Une sourde angoisse étreignait Leone lorsqu'il quitta l'enceinte de l'abbaye. Le mal se rapprochait. Agnès d'Authon avait décidé de se rendre à Souarcy. Ce n'était pas les deux gens d'armes, lourds et obtus, qu'elle avait promis de réquisitionner qui pourraient lutter contre le fléau aux yeux émeraude. Cette femme agissait dans l'ombre, de derrière la tenture, depuis des années. Elle avait été à l'origine du trépas de nombre de moniales et de sa bien-aimée tante Éleusie. Elle était parvenue à se faire nommer abbesse, mascarade qui devait lui permettre de récupérer les manuscrits pour le compte du camerlingue. Elle n'avait pas hésité à recruter une prétendue malfaise afin d'enherber madame d'Authon sans même avoir à l'approcher. En bref, il s'agissait d'un des ennemis les plus sournois et les plus efficaces que Leone ait eu à affronter. Pourtant, seule une coïncidence, son amitié pour Annelette, avait permis à Leone de la flairer. Cela et son rêve. Dieu les assistait.
Protéger Agnès. Durant un fugace instant, il eut presque envie de remettre son voyage pour Chartres. Il ne le pouvait. Il lui fallait détruire le mal à la racine, au plus vite, l'éradiquer de telle sorte qu'il mettrait un temps fou pour renaître. Car le mal renaît toujours. Gagner du temps. Gagner du temps afin de sauver Agnès. Détruire la vipère.
1 Trébucher.
2 Ancêtre du football, du rugby et du hockey. Le jeu se pratiquait en tapant du pied, du poing voire du bâton dans un ballon d'étoupe recouvert de cuir.

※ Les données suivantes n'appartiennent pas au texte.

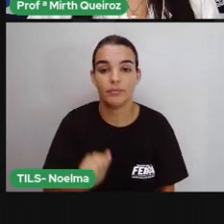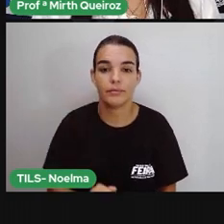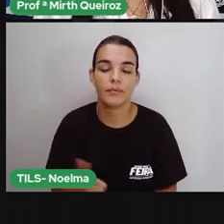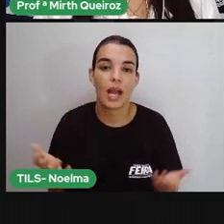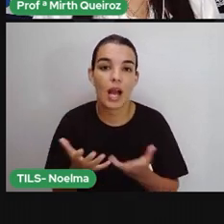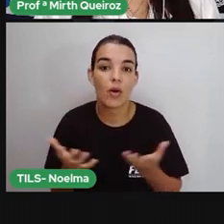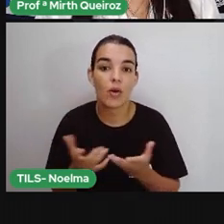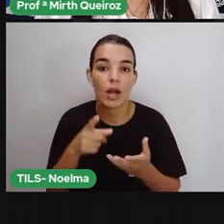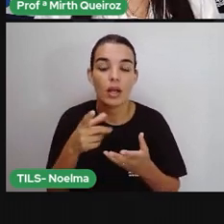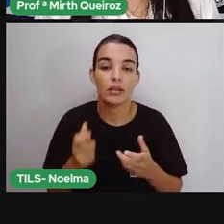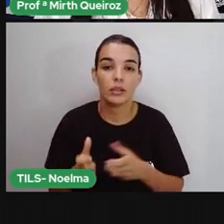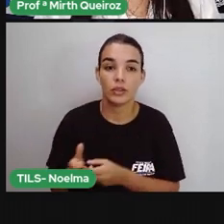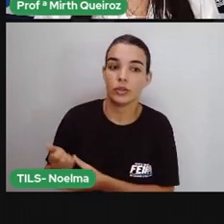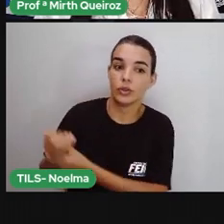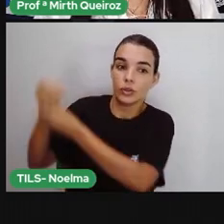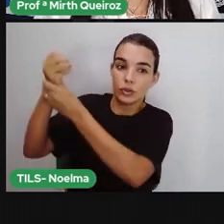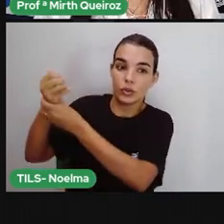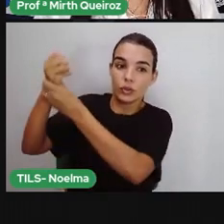Troféu.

3 La croix de l'ordre hospitalier de Saint-Jean de Jérusalem évolua entre le xiie et le xive siècle. Le blason « d'argent à la croix potencée de gueules, cantonnée de quatre croisettes du même », c'est-à-dire d'une large croix hébergeant à chaque angle droit des branches une autre petite croix, devint « de gueules à la croix à huit pointes d'argent » après 1259.
4 Recueils de copies de chartes au sens large. Ils apparaissent en France dès le ixe siècle. Il peut s'agir de dossiers renfermant les droits et titres d'un seigneur ou d'une abbaye, des actes de vente ou d'échange et des contrats, ou encore des actes d'administration d'un patrimoine et des inventaires. Il existe également des cartulaires de chroniques qui entremêlent chartes et récits historiques, etc.
5 De « béryl », qui donnera « bésicles ». Lunettes. On en porte en France depuis le xiiie siècle.
6 Les lunettes sont perçues comme la démonstration d'une grave invalidité et on les cache avec soin.
7 Moniale sans affectation fixe qui remplissait des tâches différentes chaque semaine.